= Work instructions =
Every line of the entries below from the one containing "January 25<sup>th</sup> 2022" to the one containing "Christmas Party", both ends included, must be written out exactly. No other line belongs in the answer.

Excerpts from a dataset:

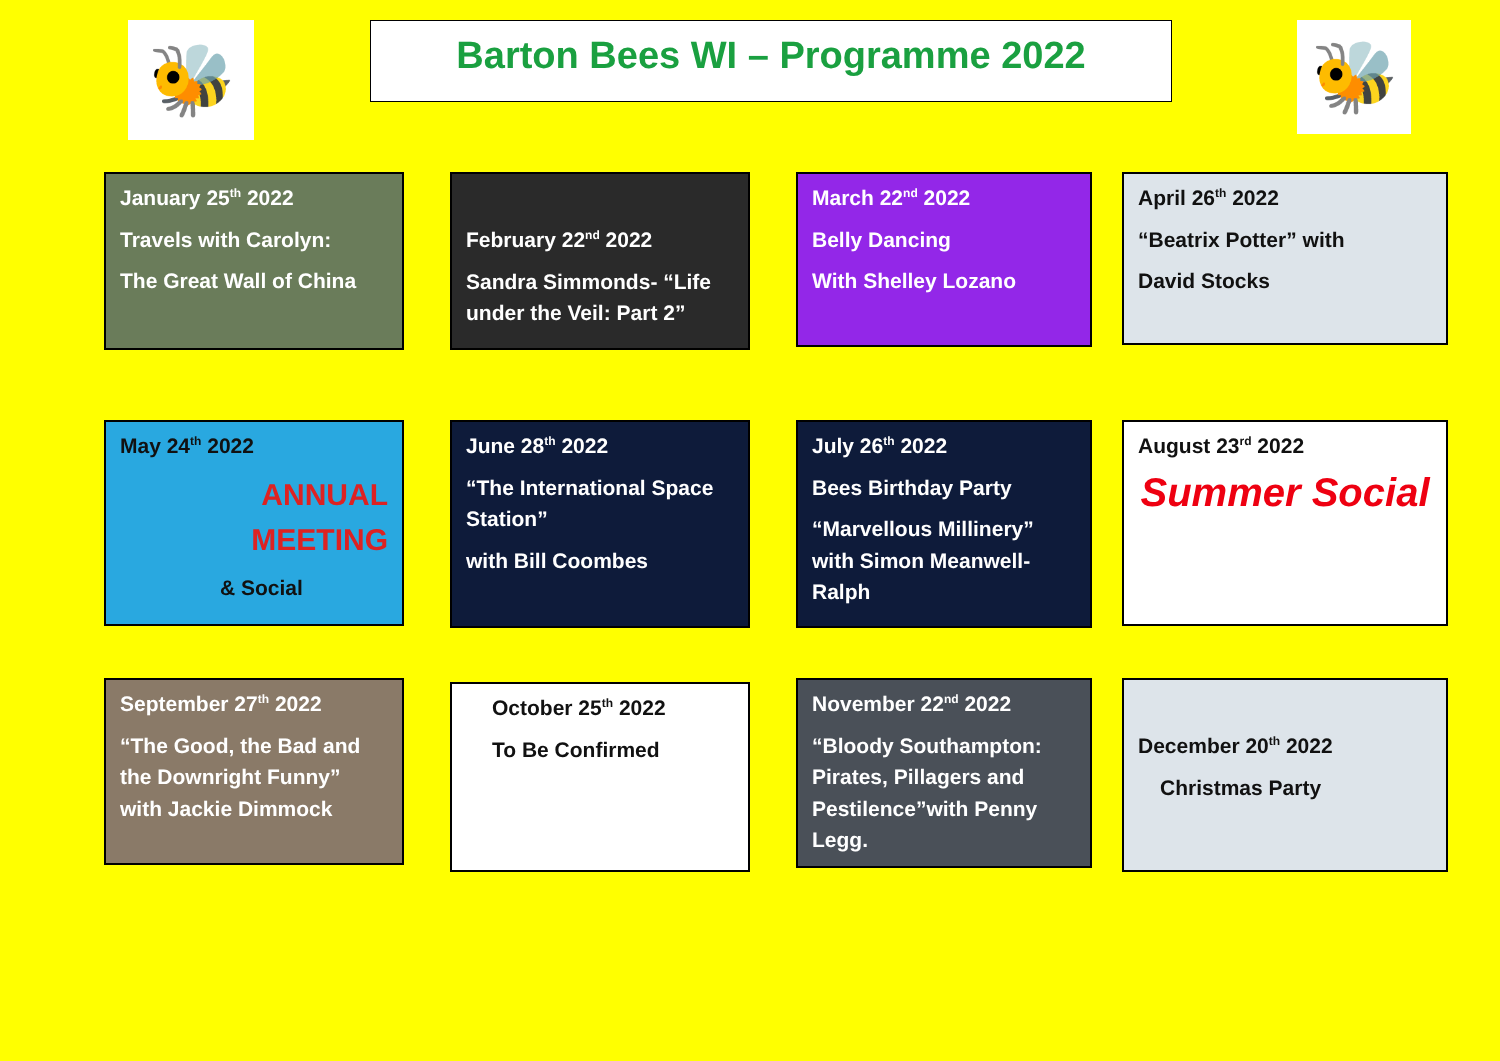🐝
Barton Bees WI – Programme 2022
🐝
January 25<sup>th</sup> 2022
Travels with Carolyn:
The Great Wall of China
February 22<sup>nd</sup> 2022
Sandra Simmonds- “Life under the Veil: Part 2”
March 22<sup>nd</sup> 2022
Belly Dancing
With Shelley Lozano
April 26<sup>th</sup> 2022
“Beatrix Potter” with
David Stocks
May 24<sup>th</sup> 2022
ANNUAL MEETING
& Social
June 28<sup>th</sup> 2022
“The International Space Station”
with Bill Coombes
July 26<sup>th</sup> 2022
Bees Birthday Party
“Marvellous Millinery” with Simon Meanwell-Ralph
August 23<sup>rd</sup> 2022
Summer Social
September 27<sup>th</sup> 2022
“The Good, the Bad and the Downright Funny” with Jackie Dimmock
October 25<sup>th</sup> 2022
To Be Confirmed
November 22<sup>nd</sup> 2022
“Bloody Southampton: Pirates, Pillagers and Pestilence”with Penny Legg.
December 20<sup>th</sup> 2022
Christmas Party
...
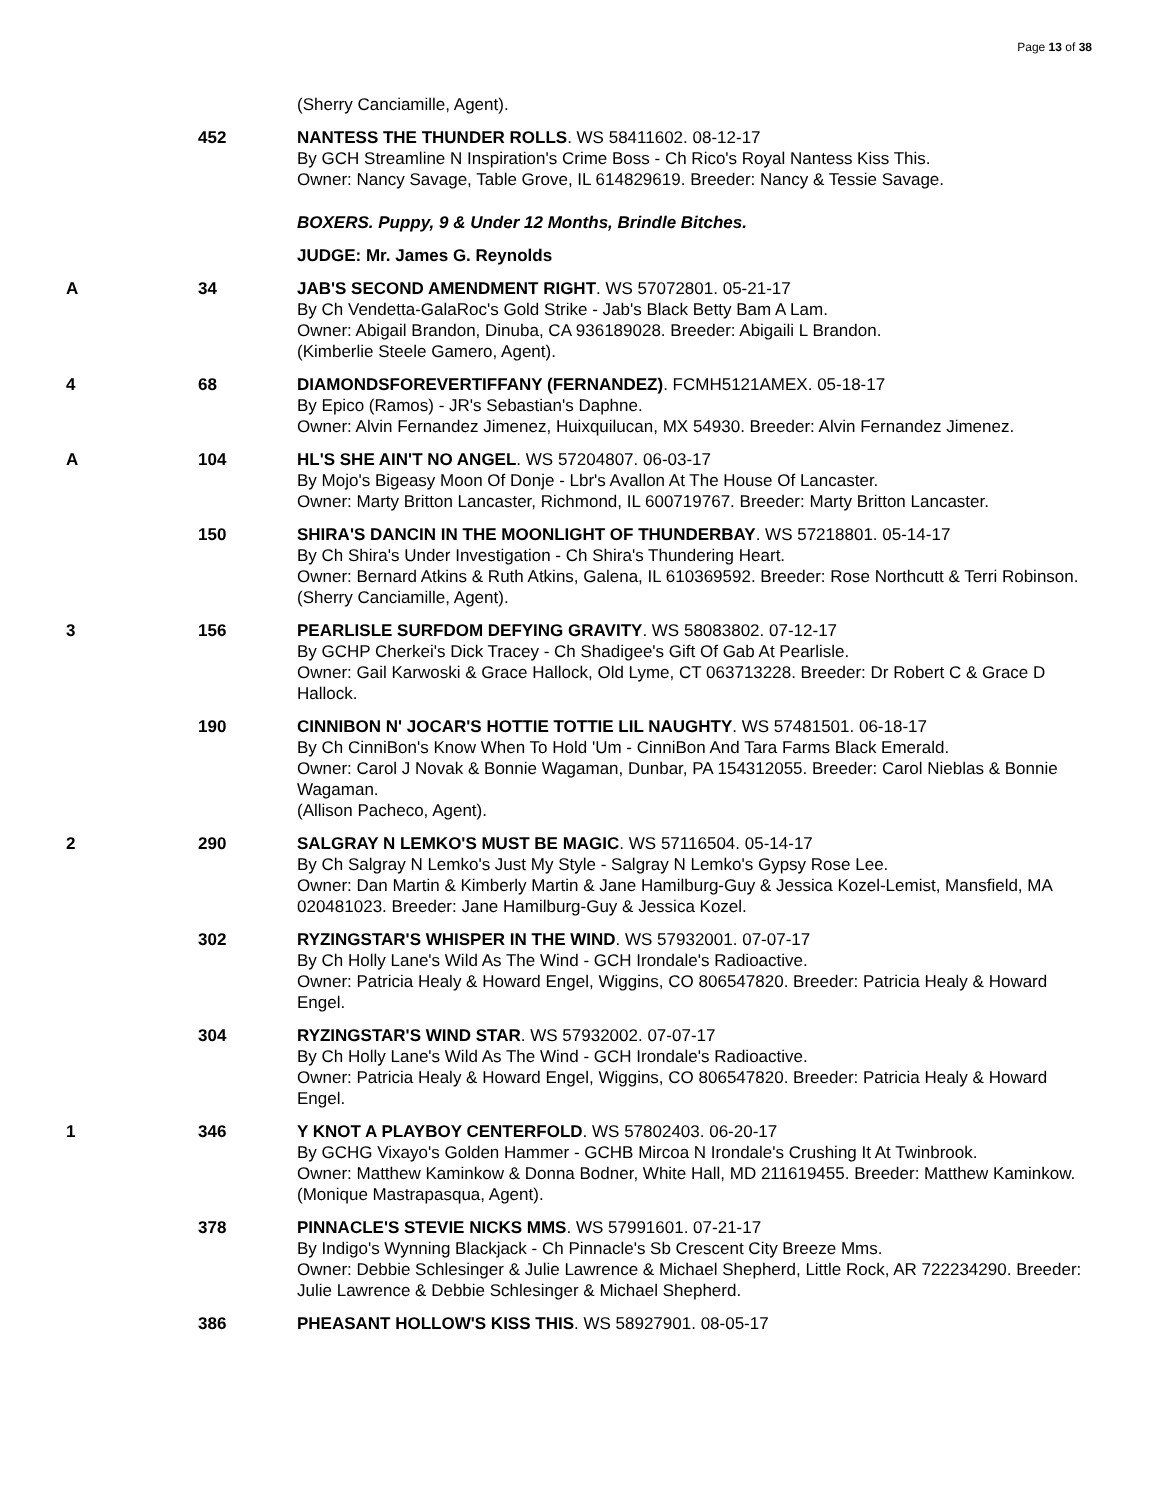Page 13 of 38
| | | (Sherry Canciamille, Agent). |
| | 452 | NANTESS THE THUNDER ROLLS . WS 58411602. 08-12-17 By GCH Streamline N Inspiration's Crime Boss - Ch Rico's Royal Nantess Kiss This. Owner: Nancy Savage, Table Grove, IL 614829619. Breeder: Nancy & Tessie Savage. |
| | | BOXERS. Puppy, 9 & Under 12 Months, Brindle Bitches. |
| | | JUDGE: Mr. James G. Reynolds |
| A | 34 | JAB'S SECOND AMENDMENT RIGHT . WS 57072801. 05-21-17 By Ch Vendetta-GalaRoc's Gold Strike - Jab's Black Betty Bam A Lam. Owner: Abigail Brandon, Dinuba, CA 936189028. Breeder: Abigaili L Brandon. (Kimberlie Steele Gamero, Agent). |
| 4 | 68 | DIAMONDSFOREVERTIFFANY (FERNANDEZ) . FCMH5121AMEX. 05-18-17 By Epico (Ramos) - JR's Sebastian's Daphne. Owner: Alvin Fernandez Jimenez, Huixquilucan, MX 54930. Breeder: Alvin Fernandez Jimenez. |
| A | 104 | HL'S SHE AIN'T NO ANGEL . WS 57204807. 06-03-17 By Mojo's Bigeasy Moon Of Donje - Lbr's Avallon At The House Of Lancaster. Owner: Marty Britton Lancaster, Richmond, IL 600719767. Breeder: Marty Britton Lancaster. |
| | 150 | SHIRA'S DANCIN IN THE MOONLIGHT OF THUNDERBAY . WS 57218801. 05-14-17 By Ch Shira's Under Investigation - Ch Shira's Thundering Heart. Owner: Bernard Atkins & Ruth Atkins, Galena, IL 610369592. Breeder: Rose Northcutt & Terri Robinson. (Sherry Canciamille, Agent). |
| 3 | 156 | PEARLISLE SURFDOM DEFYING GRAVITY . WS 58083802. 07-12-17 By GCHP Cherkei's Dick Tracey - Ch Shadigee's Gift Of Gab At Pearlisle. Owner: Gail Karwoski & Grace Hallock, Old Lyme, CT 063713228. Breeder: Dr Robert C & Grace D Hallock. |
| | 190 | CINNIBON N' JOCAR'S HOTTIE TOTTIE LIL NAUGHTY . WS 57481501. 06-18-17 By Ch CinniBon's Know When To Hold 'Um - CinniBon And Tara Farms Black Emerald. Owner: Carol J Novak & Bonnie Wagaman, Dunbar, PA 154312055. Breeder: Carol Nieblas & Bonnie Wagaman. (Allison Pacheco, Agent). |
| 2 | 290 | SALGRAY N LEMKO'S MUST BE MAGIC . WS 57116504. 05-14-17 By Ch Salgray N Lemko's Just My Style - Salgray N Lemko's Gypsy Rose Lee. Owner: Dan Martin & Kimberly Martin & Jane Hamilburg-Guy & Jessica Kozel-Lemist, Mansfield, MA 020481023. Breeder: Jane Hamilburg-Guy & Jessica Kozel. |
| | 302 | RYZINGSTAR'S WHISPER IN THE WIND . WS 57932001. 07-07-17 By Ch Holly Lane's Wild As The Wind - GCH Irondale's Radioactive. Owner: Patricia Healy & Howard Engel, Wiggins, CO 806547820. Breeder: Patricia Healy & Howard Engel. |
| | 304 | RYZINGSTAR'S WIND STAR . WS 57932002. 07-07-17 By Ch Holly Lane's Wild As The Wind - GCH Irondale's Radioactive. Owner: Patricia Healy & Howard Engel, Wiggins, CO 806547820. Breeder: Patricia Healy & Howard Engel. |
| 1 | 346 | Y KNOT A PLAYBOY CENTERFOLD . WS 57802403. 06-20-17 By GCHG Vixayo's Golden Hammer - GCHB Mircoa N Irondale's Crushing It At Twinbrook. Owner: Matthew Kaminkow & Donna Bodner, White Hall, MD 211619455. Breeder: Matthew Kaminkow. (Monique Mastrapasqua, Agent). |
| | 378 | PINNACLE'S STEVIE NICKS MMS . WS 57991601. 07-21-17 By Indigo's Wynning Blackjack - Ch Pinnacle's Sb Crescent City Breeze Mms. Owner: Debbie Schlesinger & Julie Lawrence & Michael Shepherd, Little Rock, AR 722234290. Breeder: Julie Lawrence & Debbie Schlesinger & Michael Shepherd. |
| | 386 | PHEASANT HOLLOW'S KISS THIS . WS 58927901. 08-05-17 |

= Answer to the exercise =
January 25<sup>th</sup> 2022
Travels with Carolyn:
The Great Wall of China
February 22<sup>nd</sup> 2022
Sandra Simmonds- “Life under the Veil: Part 2”
March 22<sup>nd</sup> 2022
Belly Dancing
With Shelley Lozano
April 26<sup>th</sup> 2022
“Beatrix Potter” with
David Stocks
May 24<sup>th</sup> 2022
ANNUAL MEETING
& Social
June 28<sup>th</sup> 2022
“The International Space Station”
with Bill Coombes
July 26<sup>th</sup> 2022
Bees Birthday Party
“Marvellous Millinery” with Simon Meanwell-Ralph
August 23<sup>rd</sup> 2022
Summer Social
September 27<sup>th</sup> 2022
“The Good, the Bad and the Downright Funny” with Jackie Dimmock
October 25<sup>th</sup> 2022
To Be Confirmed
November 22<sup>nd</sup> 2022
“Bloody Southampton: Pirates, Pillagers and Pestilence”with Penny Legg.
December 20<sup>th</sup> 2022
Christmas Party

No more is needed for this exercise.